• **Aim of the task**: Look below for the line holding "Address correspondence and" and the line holding "Received for publication". Repeat those two and everything between, exactly.

• **Data for the task**:
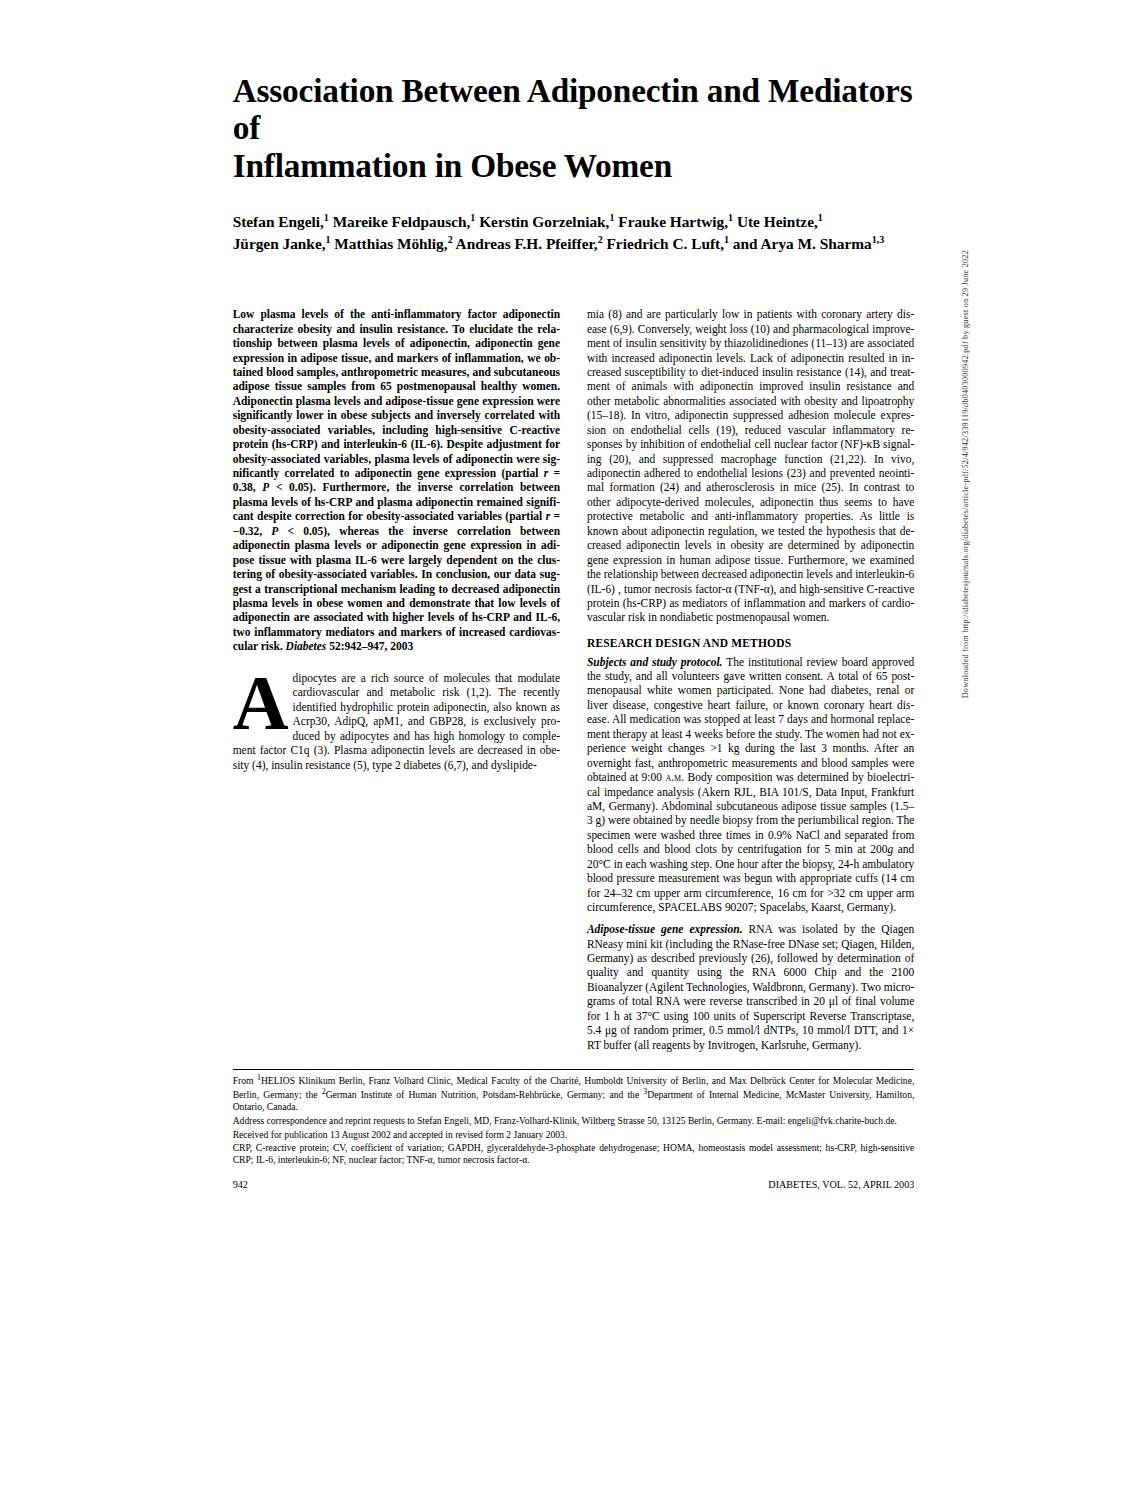Downloaded from http://diabetesjournals.org/diabetes/article-pdf/52/4/942/339119/db0403000942.pdf by guest on 29 June 2022
Association Between Adiponectin and Mediators of
Inflammation in Obese Women
Stefan Engeli,1 Mareike Feldpausch,1 Kerstin Gorzelniak,1 Frauke Hartwig,1 Ute Heintze,1
Jürgen Janke,1 Matthias Möhlig,2 Andreas F.H. Pfeiffer,2 Friedrich C. Luft,1 and Arya M. Sharma1,3
Low plasma levels of the anti-inflammatory factor adiponectin characterize obesity and insulin resistance. To elucidate the relationship between plasma levels of adiponectin, adiponectin gene expression in adipose tissue, and markers of inflammation, we obtained blood samples, anthropometric measures, and subcutaneous adipose tissue samples from 65 postmenopausal healthy women. Adiponectin plasma levels and adipose-tissue gene expression were significantly lower in obese subjects and inversely correlated with obesity-associated variables, including high-sensitive C-reactive protein (hs-CRP) and interleukin-6 (IL-6). Despite adjustment for obesity-associated variables, plasma levels of adiponectin were significantly correlated to adiponectin gene expression (partial r = 0.38, P < 0.05). Furthermore, the inverse correlation between plasma levels of hs-CRP and plasma adiponectin remained significant despite correction for obesity-associated variables (partial r = −0.32, P < 0.05), whereas the inverse correlation between adiponectin plasma levels or adiponectin gene expression in adipose tissue with plasma IL-6 were largely dependent on the clustering of obesity-associated variables. In conclusion, our data suggest a transcriptional mechanism leading to decreased adiponectin plasma levels in obese women and demonstrate that low levels of adiponectin are associated with higher levels of hs-CRP and IL-6, two inflammatory mediators and markers of increased cardiovascular risk. Diabetes 52:942–947, 2003
Adipocytes are a rich source of molecules that modulate cardiovascular and metabolic risk (1,2). The recently identified hydrophilic protein adiponectin, also known as Acrp30, AdipQ, apM1, and GBP28, is exclusively produced by adipocytes and has high homology to complement factor C1q (3). Plasma adiponectin levels are decreased in obesity (4), insulin resistance (5), type 2 diabetes (6,7), and dyslipide-
mia (8) and are particularly low in patients with coronary artery disease (6,9). Conversely, weight loss (10) and pharmacological improvement of insulin sensitivity by thiazolidinediones (11–13) are associated with increased adiponectin levels. Lack of adiponectin resulted in increased susceptibility to diet-induced insulin resistance (14), and treatment of animals with adiponectin improved insulin resistance and other metabolic abnormalities associated with obesity and lipoatrophy (15–18). In vitro, adiponectin suppressed adhesion molecule expression on endothelial cells (19), reduced vascular inflammatory responses by inhibition of endothelial cell nuclear factor (NF)-κB signaling (20), and suppressed macrophage function (21,22). In vivo, adiponectin adhered to endothelial lesions (23) and prevented neointimal formation (24) and atherosclerosis in mice (25). In contrast to other adipocyte-derived molecules, adiponectin thus seems to have protective metabolic and anti-inflammatory properties. As little is known about adiponectin regulation, we tested the hypothesis that decreased adiponectin levels in obesity are determined by adiponectin gene expression in human adipose tissue. Furthermore, we examined the relationship between decreased adiponectin levels and interleukin-6 (IL-6) , tumor necrosis factor-α (TNF-α), and high-sensitive C-reactive protein (hs-CRP) as mediators of inflammation and markers of cardiovascular risk in nondiabetic postmenopausal women.
Research Design and Methods
Subjects and study protocol. The institutional review board approved the study, and all volunteers gave written consent. A total of 65 postmenopausal white women participated. None had diabetes, renal or liver disease, congestive heart failure, or known coronary heart disease. All medication was stopped at least 7 days and hormonal replacement therapy at least 4 weeks before the study. The women had not experience weight changes >1 kg during the last 3 months. After an overnight fast, anthropometric measurements and blood samples were obtained at 9:00 a.m. Body composition was determined by bioelectrical impedance analysis (Akern RJL, BIA 101/S, Data Input, Frankfurt aM, Germany). Abdominal subcutaneous adipose tissue samples (1.5–3 g) were obtained by needle biopsy from the periumbilical region. The specimen were washed three times in 0.9% NaCl and separated from blood cells and blood clots by centrifugation for 5 min at 200g and 20°C in each washing step. One hour after the biopsy, 24-h ambulatory blood pressure measurement was begun with appropriate cuffs (14 cm for 24–32 cm upper arm circumference, 16 cm for >32 cm upper arm circumference, SPACELABS 90207; Spacelabs, Kaarst, Germany).
Adipose-tissue gene expression. RNA was isolated by the Qiagen RNeasy mini kit (including the RNase-free DNase set; Qiagen, Hilden, Germany) as described previously (26), followed by determination of quality and quantity using the RNA 6000 Chip and the 2100 Bioanalyzer (Agilent Technologies, Waldbronn, Germany). Two micrograms of total RNA were reverse transcribed in 20 μl of final volume for 1 h at 37°C using 100 units of Superscript Reverse Transcriptase, 5.4 μg of random primer, 0.5 mmol/l dNTPs, 10 mmol/l DTT, and 1× RT buffer (all reagents by Invitrogen, Karlsruhe, Germany).
From 1HELIOS Klinikum Berlin, Franz Volhard Clinic, Medical Faculty of the Charité, Humboldt University of Berlin, and Max Delbrück Center for Molecular Medicine, Berlin, Germany; the 2German Institute of Human Nutrition, Potsdam-Rehbrücke, Germany; and the 3Department of Internal Medicine, McMaster University, Hamilton, Ontario, Canada.
Address correspondence and reprint requests to Stefan Engeli, MD, Franz-Volhard-Klinik, Wiltberg Strasse 50, 13125 Berlin, Germany. E-mail: engeli@fvk.charite-buch.de.
Received for publication 13 August 2002 and accepted in revised form 2 January 2003.
CRP, C-reactive protein; CV, coefficient of variation; GAPDH, glyceraldehyde-3-phosphate dehydrogenase; HOMA, homeostasis model assessment; hs-CRP, high-sensitive CRP; IL-6, interleukin-6; NF, nuclear factor; TNF-α, tumor necrosis factor-α.
942 DIABETES, VOL. 52, APRIL 2003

• **Finished exercise**:
Address correspondence and reprint requests to Stefan Engeli, MD, Franz-Volhard-Klinik, Wiltberg Strasse 50, 13125 Berlin, Germany. E-mail: engeli@fvk.charite-buch.de.
Received for publication 13 August 2002 and accepted in revised form 2 January 2003.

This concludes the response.